Do you love your customers enough to go to these lengths? What one thing can you implement in the next 30 days to start turning one-time buyers into lifetime customers?
This is the first in a series of posts on what I like to refer to as Retail DNA. This is a new category and something I will write on from time to time. Some owners of retail businesses seem to have a sixth sense when it comes to running their business. They approach things differently. They don’t need to be told, they figure these things out on their own. It’s like it’s part of their DNA. The good news is, the rest of us can learn from them. We are going to look at a few of my favorites, I hope you enjoy the ride and let me know what you think.
Now this different approach applies to the way they treat both their staff and their customers. If you read Sam Walton’s autobiography “Sam Walton: Made in America” you will learn from one of history’s greatest retailers. I read the book many years ago and there are lessons that are part of the fundamentals I use when working with a retail client.
First, let me say that this post is not intended to be part of any discussion about how Wal-Mart is perceived today in terms of their treatment of employees. I am aware there are opinions on both sides but this is not something I have studied and therefore am not qualified to weigh in. This post is meant to share some thoughts and ideas that you can apply to your own retail business.

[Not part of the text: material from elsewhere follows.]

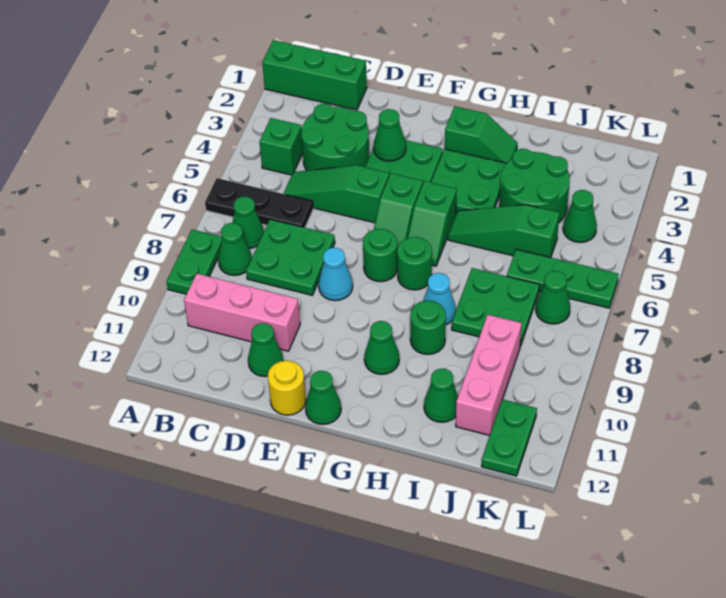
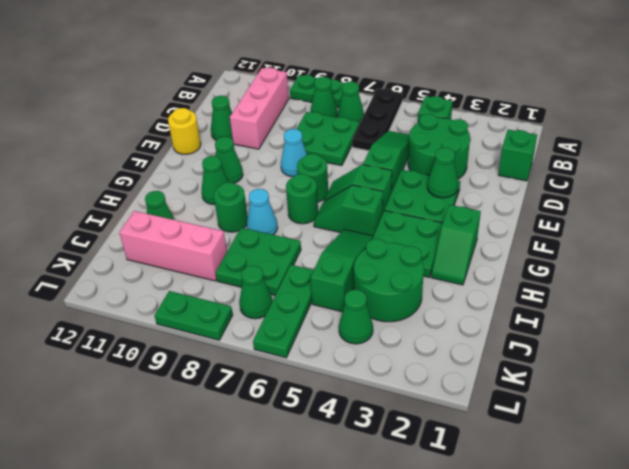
green brick A1:C1 level 1 -> green brick C1 level 1
green cone F12 level 1 -> green cone F10 level 1
green plate K11:K12 level 1 -> green plate L8:L9 level 1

Now back to my example. Many business owners keep information from their front line staff. The fear is that the information might be misused or competitors might learn this inside information. Sam Walton respected his front line staff. They weren’t clerks they were associates and he shared information. My daughter early in her working life worked in a Walmart store. She wasn’t “part-time” she was a “prime-time” employee. On her first day on the job was told exactly what that stores sales were the previous day. Sam felt there was value in sharing the information with everyone as it made them feel an important part of the success of the store. This benefit far outweighed any possible damage that might occur from people outside the company gaining access to the information.
Make your employees feel that they are important to your success. Share information with them and give them an opportunity to show you what they are capable of.
I’ve noticed that some retailers are seriously understaffed. I have gone into stores with the intention of making a purchase and left without the item(s) I needed. I was unable to find the item and was also unable to find any help on the floor. A few years ago when the economy was very strong it was hard to find staff. Today, since the economy slowed, staff are available. Why can’t I find help?
Some of my retail clients tell me they have benefited from the downturn. They are able to get and keep good staff. If a store has no staff on the floor they are cutting expenses which is false economy. Good staff on the floor help customers find the things they need. Well trained staff can also interest customers in additional purchases.
Your people are a critical component of your success in retail. They are the point of contact with your customers and therefore they are the face of your business. Jan Carlzon calls there interactions between customers and staff “Moments of Truth” which is the title of his book. Carlzon was the CEO of Scandinavian Airlines (SAS). He empowered his front line staff to deal with a problem in the way that they would want the problem dealt with if they were the customer. Under his leadership the airline experienced a dramatic turnaround. When a store has no staff they sacrifice not only sales but the opportunity to make connections with customers.